Text shown:
____
- Most senior leaders were finding their working hours during lockdown at least somewhat manageable, although a notable minority were not. Forty-three per cent of senior leaders found the hours they were working (in May) were ‘mostly/completely manageable’, while 33 per cent say they were ‘somewhat manageable’. In contrast, 24 per cent consider their workload ‘mostly/completely unmanageable’.
- Most teachers who responded were finding their working hours in May manageable, with 62 per cent saying they were ‘mostly/completely manageable’ and 24 per cent saying they were ‘somewhat manageable’. Fourteen per cent say their working hours were ‘mostly/completely unmanageable’. These findings compare favourably to previous estimates of the manageability of teachers’ workloads.
- Most senior leaders and teachers are at least somewhat satisfied with their jobs, although a greater proportion of senior leaders are dissatisfied than teachers. The findings show that 36 per cent of senior leaders and 39 per cent of teachers were ‘satisfied/completely satisfied’ with their jobs in May 2020. By contrast, 31 per cent of senior leaders and 22 per cent of teachers said they were ‘not satisfied/not at all satisfied’ with their jobs. This level of dissatisfaction appears higher than found in previous research.
- Job satisfaction is associated with autonomy and support. Senior leaders and teachers who report they feel more in control of their work, despite the disruptive effects of Covid-19, are also more likely to have higher job satisfaction. Senior leaders who have received good support from MAT senior leaders or LA services, and teachers who have helpful senior leaders and colleagues are more likely to have higher job satisfaction. Lower job satisfaction is associated with greater personal and work-related pressures.
Sources of pressure
- It is clear that the Covid-19 pandemic is placing some senior leaders and teachers under additional pressures. Many of these are work-related, but some are personal, such as parenting their own young children, and working from home. For senior leaders responding to the survey in May, the three main sources of pressure impacting on them were: ‘concerns about opening the school more fully in future’ (86 per cent), the ‘health and well-being of my staff’ (76 per cent), and ‘directives from government’ (67 per cent). As these challenges are placing pressure on senior leaders, the findings reinforce the need for schools and government to continue to prioritise the health and well-being of staff as well as pupils.
____
Material provided:

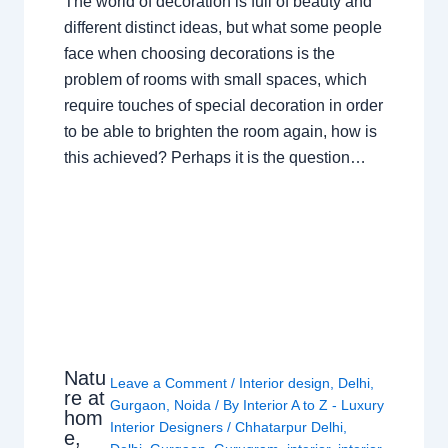
The world of decoration is full of beauty and
different distinct ideas, but what some people
face when choosing decorations is the
problem of rooms with small spaces, which
require touches of special decoration in order
to be able to brighten the room again, how is
this achieved? Perhaps it is the question…
Natu
Leave a Comment
/
Interior design
,
Delhi
,
re at
Gurgaon
,
Noida
/ By
Interior A to Z - Luxury
hom
Interior Designers
/
Chhatarpur Delhi
,
e,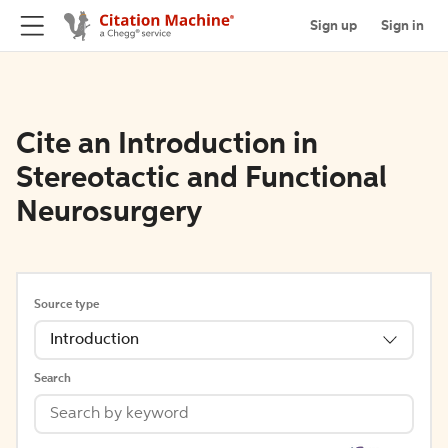
Sign up
Sign in
Cite an Introduction in
Stereotactic and Functional
Neurosurgery
Source type
Introduction
Search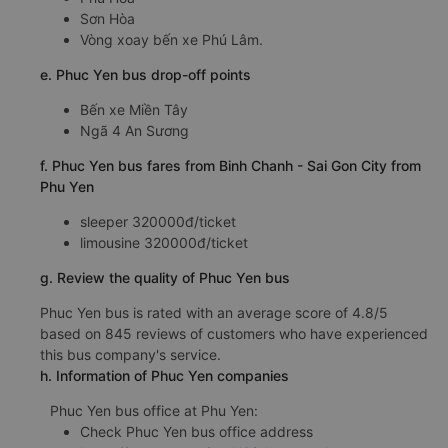
d.Phuc Yen bus pick-up points
Bến xe Sơn Hòa
Phú Hòa
Sơn Hòa
Vòng xoay bến xe Phú Lâm.
e. Phuc Yen bus drop-off points
Bến xe Miền Tây
Ngã 4 An Sương
f. Phuc Yen bus fares from Binh Chanh - Sai Gon City from
Phu Yen
sleeper 320000đ/ticket
limousine 320000đ/ticket
g. Review the quality of Phuc Yen bus
Phuc Yen bus is rated with an average score of 4.8/5
based on 845 reviews of customers who have experienced
this bus company's service.
h. Information of Phuc Yen companies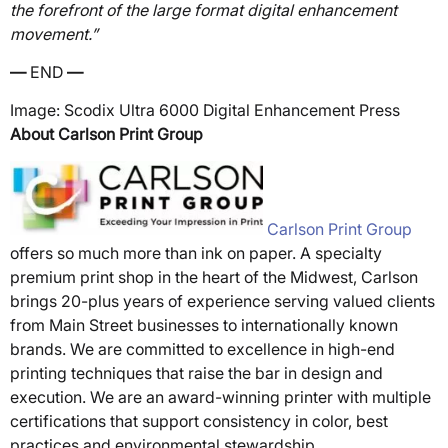
the forefront of the large format digital enhancement
movement.”
—
END
—
Image: Scodix Ultra 6000 Digital Enhancement Press
About Carlson Print Group
Carlson Print Group
offers so much more than ink on paper. A specialty
premium print shop in the heart of the Midwest, Carlson
brings 20-plus years of experience serving valued clients
from Main Street businesses to internationally known
brands. We are committed to excellence in high-end
printing techniques that raise the bar in design and
execution. We are an award-winning printer with multiple
certifications that support consistency in color, best
practices and environmental stewardship.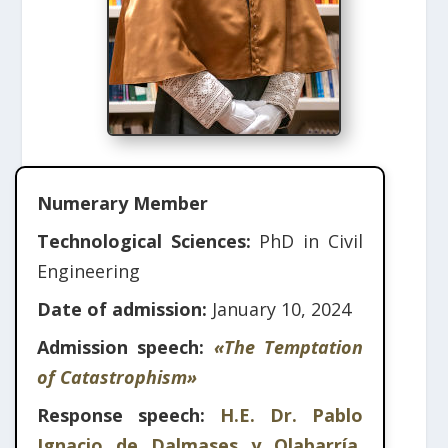
Numerary Member
Technological Sciences:
PhD in Civil
Engineering
Date of admission:
January 10, 2024
Admission speech:
«The Temptation
of Catastrophism»
Response speech:
H.E. Dr. Pablo
Ignacio de Dalmases y Olabarría,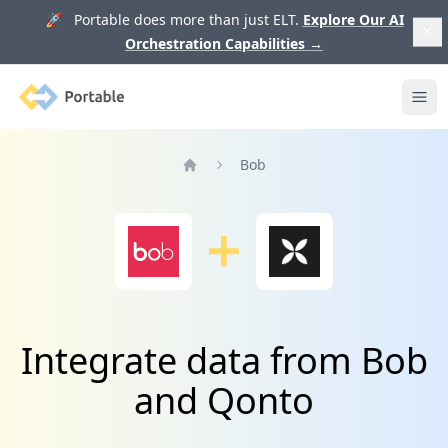
🚀 Portable does more than just ELT.
Explore Our AI
Orchestration Capabilities
→
Portable
Ope
Bob
Home
Integrate data from Bob
and Qonto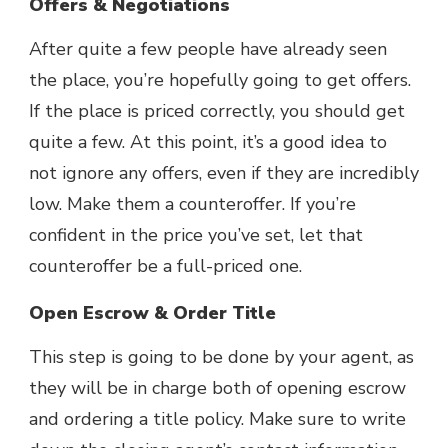
Offers & Negotiations
After quite a few people have already seen
the place, you’re hopefully going to get offers.
If the place is priced correctly, you should get
quite a few. At this point, it’s a good idea to
not ignore any offers, even if they are incredibly
low. Make them a counteroffer. If you’re
confident in the price you’ve set, let that
counteroffer be a full-priced one.
Open Escrow & Order Title
This step is going to be done by your agent, as
they will be in charge both of opening escrow
and ordering a title policy. Make sure to write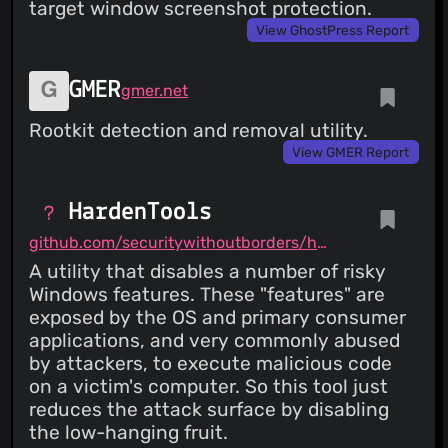
target window screenshot protection.
View GhostPress Report
GMER
gmer.net
Rootkit detection and removal utility.
View GMER Report
HardenTools
github.com/securitywithoutborders/hardentools
A utility that disables a number of risky
Windows features. These "features" are
exposed by the OS and primary consumer
applications, and very commonly abused
by attackers, to execute malicious code
on a victim's computer. So this tool just
reduces the attack surface by disabling
the low-hanging fruit.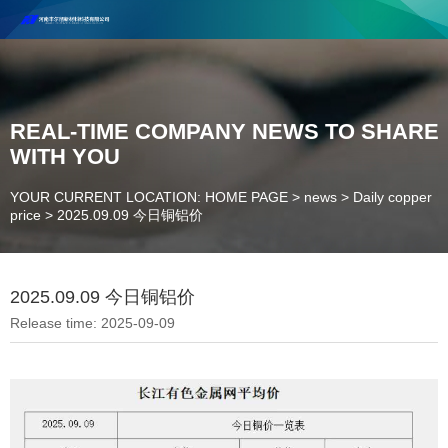
Henan Future New Material Science And Technology Co. Ltd.
Welcome to cooperate and consult!
Contact Number：18037947756
REAL-TIME COMPANY NEWS TO SHARE
WITH YOU
YOUR CURRENT LOCATION: HOME PAGE
>
news
>
Daily copper
price
>
2025.09.09 今日铜铝价
2025.09.09 今日铜铝价
Release time: 2025-09-09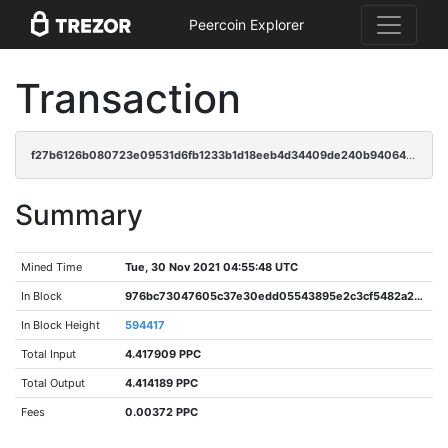
Peercoin Explorer
Transaction
f27b6126b080723e09531d6fb1233b1d18eeb4d34409de240b94064c2bf9c023
Summary
Mined Time
Tue, 30 Nov 2021 04:55:48 UTC
In Block
976bc73047605c37e30edd05543895e2c3cf5482a21c77a1773f25e52338992e
In Block Height
594417
Total Input
4.417909 PPC
Total Output
4.414189 PPC
Fees
0.00372 PPC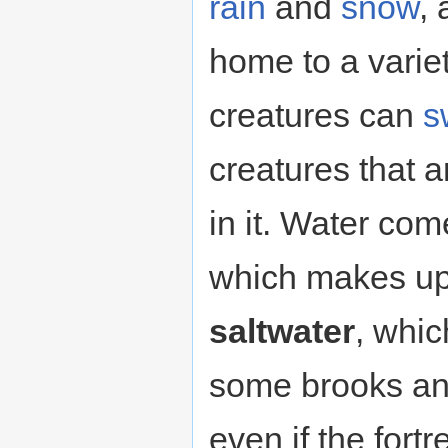
rain
and
snow
,
home to a varie
creatures can
s
creatures that 
in it. Water com
which makes up 
saltwater
, whic
some brooks an
even if the fortr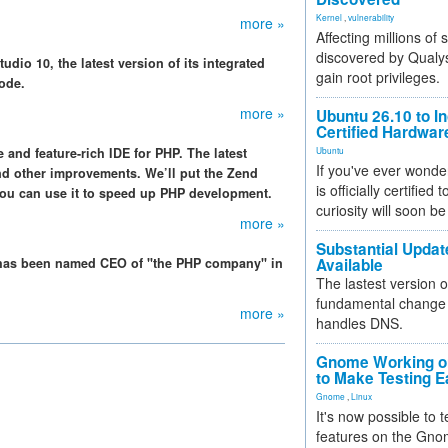
Kernel
,
vulnerability
more »
Affecting millions of
discovered by Qualys
dio 10, the latest version of its integrated
gain root privileges.
ode.
more »
Ubuntu 26.10 to I
Certified Hardwa
and feature-rich IDE for PHP. The latest
Ubuntu
If you've ever wonde
d other improvements. We’ll put the Zend
is officially certified
ou can use it to speed up PHP development.
curiosity will soon be
more »
Substantial Updat
has been named CEO of "the PHP company" in
Available
The lastest version o
fundamental change 
more »
handles DNS.
Gnome Working on
to Make Testing E
Gnome
,
Linux
It's now possible to 
features on the Gno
____
Activity A: Set down, word for word, the part of the text on school leaders and teachers in lockdown that opens with the words containing "- Most senior leaders were" and closes with "workload ‘mostly/completely unmanageable’.".
Activity B:
Answer these from the text on school leaders and teachers in lockdown:
(i) What percentage of teachers found their working hours in May "mostly/completely manageable"?
(ii) What percentage of senior leaders said they were "not satisfied/not at all satisfied" with their jobs?
(iii) Which source of pressure did 86 percent of senior leaders name?
Activity C: Continue the text on school leaders and teachers in lockdown, starting after its last sentence.

Answer area A:
- Most senior leaders were finding their working hours during lockdown at least somewhat manageable, although a notable minority were not. Forty-three per cent of senior leaders found the hours they were working (in May) were ‘mostly/completely manageable’, while 33 per cent say they were ‘somewhat manageable’. In contrast, 24 per cent consider their workload ‘mostly/completely unmanageable’.

Answer area B:
(i) 62 percent
(ii) 31 percent
(iii) Concerns about opening the school more fully in future

Answer area C:
- The main pressures felt by teachers were: ‘being responsible for estimating pupils’ examination grades’ (36 per cent of secondary teachers), ‘parenting my own young children’ (25 per cent of all teachers), and ‘difficulties supporting pupils’ remote learning’ (23 per cent of all teachers).
Sources of support
Senior leaders and teachers are drawing on a range of different sources of support to help them manage the current crisis and are finding some more helpful than others.
- Most senior leaders are accessing support from ‘local authority (LA) services’ (88 per cent), ‘my professional association’ (83 per cent), and ‘senior leaders from other schools’ (77 per cent). Most teachers are accessing support from ‘my colleagues/ peers’ (97 per cent); ‘senior leaders from my school’ (94 per cent), and ‘my union’ (57 per cent).
- Senior leaders are getting good support from their colleagues in other schools. Of those who have received support from multi-academy trust (MAT) senior leaders, most found this ‘very/extremely helpful’ (61 per cent). Similarly, of those who have received support from senior leaders from other schools, 60 per cent found this ‘very/extremely helpful’. On the other hand, the least helpful source accessed by senior leaders is ‘LA services’. While 26 per cent of senior leaders who had received this support found it ‘very/extremely helpful’, a substantial minority (30 per cent) found it ‘not very/not at all helpful’. The single most helpful type of support accessed by teachers is ‘my colleagues/peers’, with 73 per cent of those receiving this support finding it ‘very/extremely helpful’.